3
votes

My knowledge on formal language and compiler theory is limited. So I am learning by the book The Definitive ANTLR 4 Reference by Terence Parr.

In the book, it says:

Now, with v4, you can match expressions with rules that look like this:

expr : expr '*' expr // match subexpressions joined with '*' operator
     | expr '+' expr // match subexpressions joined with '+' operator
     | INT           // matches simple integer atom
     ;

Self-referential rules like expr are recursive and, in particular, left recursive because at least one of its alternatives immediately refers to itself.

But I think the bold part is incorrect. Accroding to here, the production is left-recursive if the leftmost symbol on the right side is the same as the non terminal on the left side.
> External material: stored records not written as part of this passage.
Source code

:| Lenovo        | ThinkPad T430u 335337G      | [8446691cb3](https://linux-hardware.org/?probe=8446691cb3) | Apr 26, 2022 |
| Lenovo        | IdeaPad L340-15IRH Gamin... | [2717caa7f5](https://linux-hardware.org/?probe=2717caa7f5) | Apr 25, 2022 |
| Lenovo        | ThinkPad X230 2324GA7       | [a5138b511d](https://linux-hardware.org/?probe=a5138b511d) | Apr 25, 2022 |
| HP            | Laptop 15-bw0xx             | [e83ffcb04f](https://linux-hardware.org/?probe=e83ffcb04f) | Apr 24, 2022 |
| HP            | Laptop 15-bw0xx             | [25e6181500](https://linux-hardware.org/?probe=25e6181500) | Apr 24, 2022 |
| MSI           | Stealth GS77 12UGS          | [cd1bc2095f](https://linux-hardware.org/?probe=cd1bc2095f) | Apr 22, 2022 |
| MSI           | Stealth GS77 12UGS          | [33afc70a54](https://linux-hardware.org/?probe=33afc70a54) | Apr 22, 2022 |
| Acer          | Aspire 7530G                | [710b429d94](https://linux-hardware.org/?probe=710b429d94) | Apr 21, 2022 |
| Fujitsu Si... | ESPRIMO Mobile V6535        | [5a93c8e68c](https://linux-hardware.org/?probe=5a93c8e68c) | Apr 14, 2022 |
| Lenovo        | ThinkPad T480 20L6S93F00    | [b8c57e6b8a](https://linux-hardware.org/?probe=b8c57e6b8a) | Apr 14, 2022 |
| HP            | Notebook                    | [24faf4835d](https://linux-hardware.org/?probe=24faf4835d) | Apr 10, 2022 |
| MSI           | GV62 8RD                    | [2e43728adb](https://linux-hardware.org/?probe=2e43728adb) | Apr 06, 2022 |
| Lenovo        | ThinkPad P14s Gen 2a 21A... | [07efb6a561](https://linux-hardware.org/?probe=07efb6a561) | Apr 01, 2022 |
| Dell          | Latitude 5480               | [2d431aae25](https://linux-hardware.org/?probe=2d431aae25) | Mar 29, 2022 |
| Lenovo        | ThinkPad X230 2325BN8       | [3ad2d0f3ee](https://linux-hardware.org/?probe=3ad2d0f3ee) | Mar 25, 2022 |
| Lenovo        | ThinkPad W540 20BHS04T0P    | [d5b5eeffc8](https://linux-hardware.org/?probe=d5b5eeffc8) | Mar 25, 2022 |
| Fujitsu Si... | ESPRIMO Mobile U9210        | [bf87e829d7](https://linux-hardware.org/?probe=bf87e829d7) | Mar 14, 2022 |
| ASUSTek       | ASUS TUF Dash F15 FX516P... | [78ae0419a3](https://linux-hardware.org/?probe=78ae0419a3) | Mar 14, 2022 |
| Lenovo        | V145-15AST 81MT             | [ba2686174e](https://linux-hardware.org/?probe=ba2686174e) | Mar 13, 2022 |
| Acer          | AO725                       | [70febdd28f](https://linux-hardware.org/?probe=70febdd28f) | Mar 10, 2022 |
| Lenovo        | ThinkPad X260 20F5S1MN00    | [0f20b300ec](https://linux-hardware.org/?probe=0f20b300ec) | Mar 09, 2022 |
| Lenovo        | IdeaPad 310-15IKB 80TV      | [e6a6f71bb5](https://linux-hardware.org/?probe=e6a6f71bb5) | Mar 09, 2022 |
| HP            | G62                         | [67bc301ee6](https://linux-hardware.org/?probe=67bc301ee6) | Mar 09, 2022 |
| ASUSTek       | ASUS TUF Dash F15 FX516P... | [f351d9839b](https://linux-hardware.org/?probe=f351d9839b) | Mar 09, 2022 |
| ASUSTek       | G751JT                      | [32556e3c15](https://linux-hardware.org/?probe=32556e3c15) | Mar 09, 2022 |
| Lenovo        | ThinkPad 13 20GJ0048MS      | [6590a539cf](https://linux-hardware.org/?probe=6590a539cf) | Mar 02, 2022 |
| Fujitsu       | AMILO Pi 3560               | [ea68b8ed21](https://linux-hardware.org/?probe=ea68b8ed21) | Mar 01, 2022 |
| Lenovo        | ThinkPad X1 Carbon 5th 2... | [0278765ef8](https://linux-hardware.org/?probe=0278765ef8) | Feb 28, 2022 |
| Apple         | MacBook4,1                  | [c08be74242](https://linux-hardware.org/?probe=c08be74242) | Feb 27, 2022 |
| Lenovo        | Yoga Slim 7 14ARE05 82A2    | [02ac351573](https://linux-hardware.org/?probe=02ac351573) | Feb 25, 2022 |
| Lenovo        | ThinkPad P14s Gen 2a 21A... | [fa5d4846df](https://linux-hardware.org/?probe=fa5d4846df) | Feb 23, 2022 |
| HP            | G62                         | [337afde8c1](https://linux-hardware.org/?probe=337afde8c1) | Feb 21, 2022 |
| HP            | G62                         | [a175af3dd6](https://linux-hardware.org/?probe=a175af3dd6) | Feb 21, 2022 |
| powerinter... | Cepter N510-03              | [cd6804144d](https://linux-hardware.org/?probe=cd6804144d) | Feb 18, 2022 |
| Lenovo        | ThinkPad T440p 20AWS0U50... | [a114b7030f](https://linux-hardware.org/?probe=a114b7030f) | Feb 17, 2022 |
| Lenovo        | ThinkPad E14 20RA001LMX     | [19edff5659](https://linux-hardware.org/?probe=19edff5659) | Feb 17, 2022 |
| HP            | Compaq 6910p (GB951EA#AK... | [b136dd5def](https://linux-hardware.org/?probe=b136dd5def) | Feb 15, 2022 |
For example,

    expr → expr + term.

So back to the Terence's book's sample, it is neither left recursive nor right recursive. It's merely recursive.

Am I right? Or did I misunderstand the author?

ADD 1

Thanks for the replies so far. Sorry I didn't make myself clear enough.

My understanding is: being left-recursive means the left-most part of the right-side is the same as the non-terminal on the left side. AND the remaining part of the right-side is ONLY suffix which is NOT the left-side.

In the Parr's book sample, the reamining part of the right-side is not a suffix, it's another same expr, so I don't think it strictly fits the rule of being left-recursive.

2
Pardon me if I don't see something obvious, but you wrote "But I think the bold part is incorrect. (..) if the leftmost symbol on the right side is the same as the non terminal on the left side.". Nonerminal on left side is clearly expr, and (the leftmost) on right side is expr so what's your rationale behind claiming that the rule stated in "according to here" is not satisfied? Is it the nonrecursive third part of the alternative (| INT) that makes you think so?quetzalcoatl
Ah so.. other answers are great, so just let me sum it up briefly: expr → expr + term is left-recursive, expr → term + expr is right-recursive, and expr → expr + expr is simply both left- and right- recursive at the same time.. <strike>The term means "anything"</strike> (uh oh.. strike-through doesnt work in comments..)quetzalcoatl
After re-reading artile you pointed to I think that the choice of words used there could be better. The line you referred to, The production is left-recursive if the leftmost symbol on the right side is the same as the non terminal on the left side. For example, expr → expr + term. uses a phrase "for example", which, actually, doesn't say that this is the only valid example. This example doesn't indicate that expr -> expr*expr is invalid. I'd consider this article an overview rather than strict definitions.quetzalcoatl
You added a condition "AND the remaining part of the right-side..." that's not in the definition. A definition is left-recursive if, in order to produce an X, you must start with an X. Whether you also need a Y, Z, or another X, or something else entirely is irrelevant.Willis Blackburn

2 Answers

1
votes

Let's compare what the book gives as an example of a left-recursive rule:

expr → expr + term.

with the first part of the compound rule you are examining:

expr : expr '*' expr // match subexpressions joined with '*' operator

Here, the left side is expr; the right side is expr '*' expr, and the left-most symbol on the right side is expr. Since the leftmost symbol on the right side, expr, is the same as the symbol on the left side, also expr, then this part of the rule is left recursive.

The second part of the compound rule would also be left-recursive, for the same reason:

expr : expr '+' expr

This third part of the compound rule is not left recursive, since INT is an atom:

expr : INT           // matches simple integer atom

When you combine these three different expression for expr into one using the | operator, you get the original expression in your question:

expr : expr '*' expr // match subexpressions joined with '*' operator
     | expr '+' expr // match subexpressions joined with '+' operator
     | INT           // matches simple integer atom
     ;

Which, since at least one of its three choices is left-recursive, is itself left-recursive.

1
votes

"The production is left-recursive if the leftmost symbol on the right side is the same as the non terminal on the left side."

In your example "expr -> expr + term" the leftmost symbol on the right side is "expr" and the non terminal on the left side is "expr" so they're the same. The production is left-recursive. That your alternatives are "expr * expr" and "expr + expr" make no difference; your definition is still left-recursive.

If you imagine you were creating a parser to parse this language, you'd have a function called "parseExpr" that would parse an "expr." According to the definition, the first thing it would have to do in order to evaluate "expr + (anything)" is to parse an "expr." So it should call the function to parse an "expr," which is of course itself. That's basically what left-recursive means.